• [Available data]:
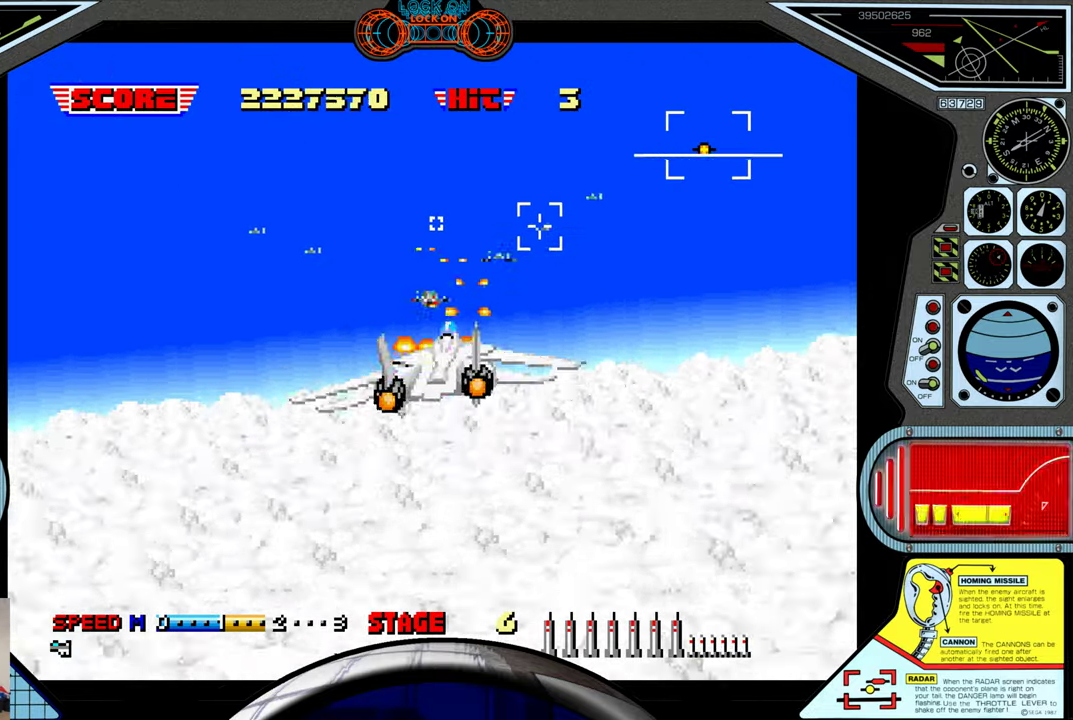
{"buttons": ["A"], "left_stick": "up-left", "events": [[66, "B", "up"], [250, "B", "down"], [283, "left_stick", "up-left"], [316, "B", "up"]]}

--

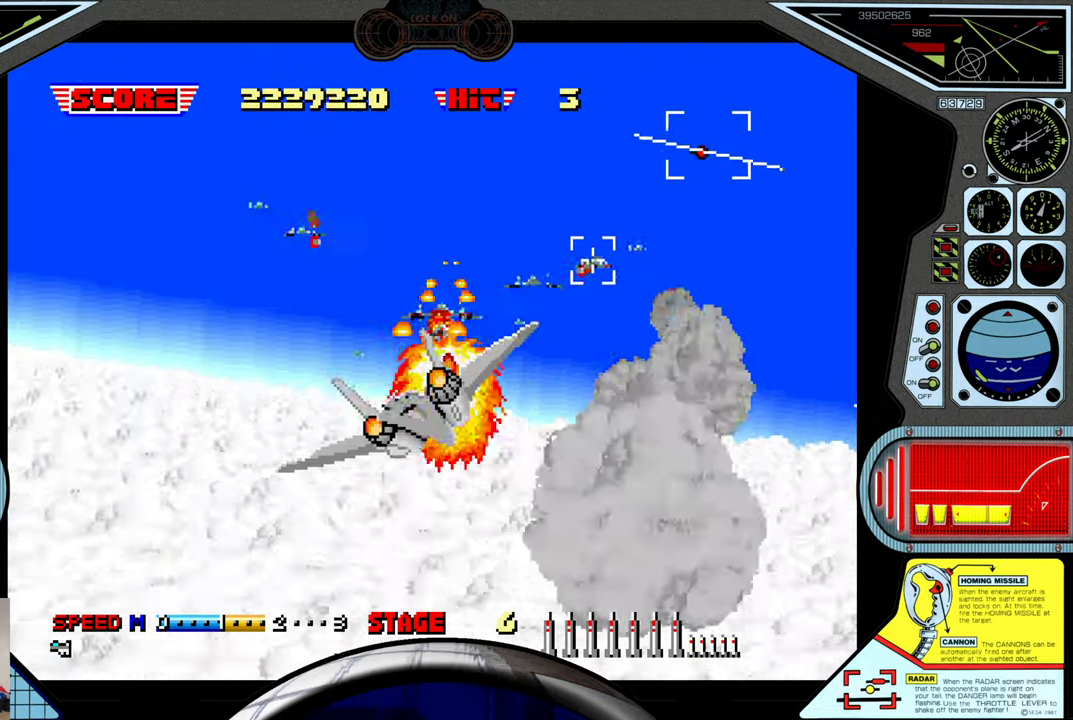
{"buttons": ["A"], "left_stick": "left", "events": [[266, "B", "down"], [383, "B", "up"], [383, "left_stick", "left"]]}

--

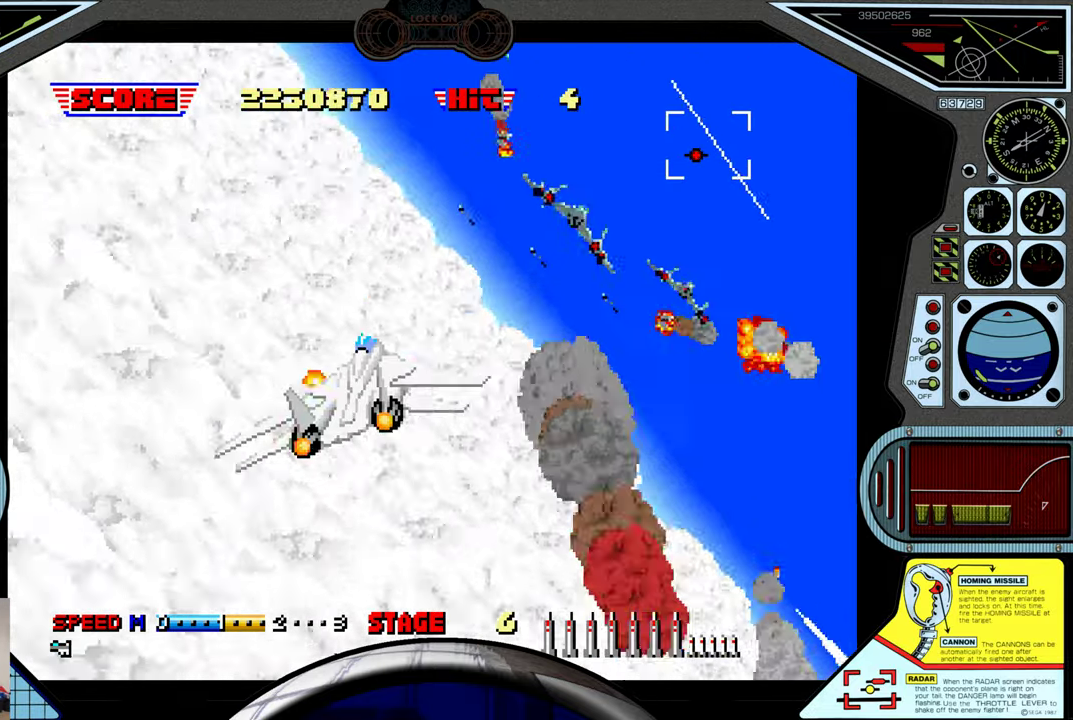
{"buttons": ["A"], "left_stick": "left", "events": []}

• [Problem description]: Search the entries above for the string "down". Copy each line in which it appears.

• [Response to this exercise]:
{"buttons": ["A"], "left_stick": "up-left", "events": [[66, "B", "up"], [250, "B", "down"], [283, "left_stick", "up-left"], [316, "B", "up"]]}
{"buttons": ["A"], "left_stick": "left", "events": [[266, "B", "down"], [383, "B", "up"], [383, "left_stick", "left"]]}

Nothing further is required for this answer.